> [WHAT YOU SHOULD DO]
Within the records below, repeat each line exactly but keep every picture out of the copy.

> [RECORD EXTRACTS]
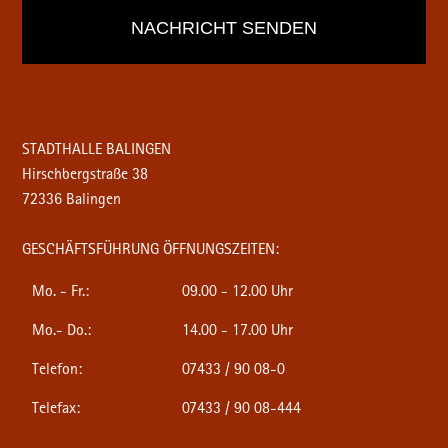
STADTHALLE BALINGEN
Hirschbergstraße 38
72336 Balingen
GESCHÄFTSFÜHRUNG ÖFFNUNGSZEITEN:
Mo. - Fr.:
09.00 - 12.00 Uhr
Mo.- Do.:
14.00 - 17.00 Uhr
Telefon:
07433 / 90 08-0
Telefax:
07433 / 90 08-444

> [ANSWER BELOW]
STADTHALLE BALINGEN
Hirschbergstraße 38
72336 Balingen
GESCHÄFTSFÜHRUNG ÖFFNUNGSZEITEN:
Mo. - Fr.:
09.00 - 12.00 Uhr
Mo.- Do.:
14.00 - 17.00 Uhr
Telefon:
07433 / 90 08-0
Telefax:
07433 / 90 08-444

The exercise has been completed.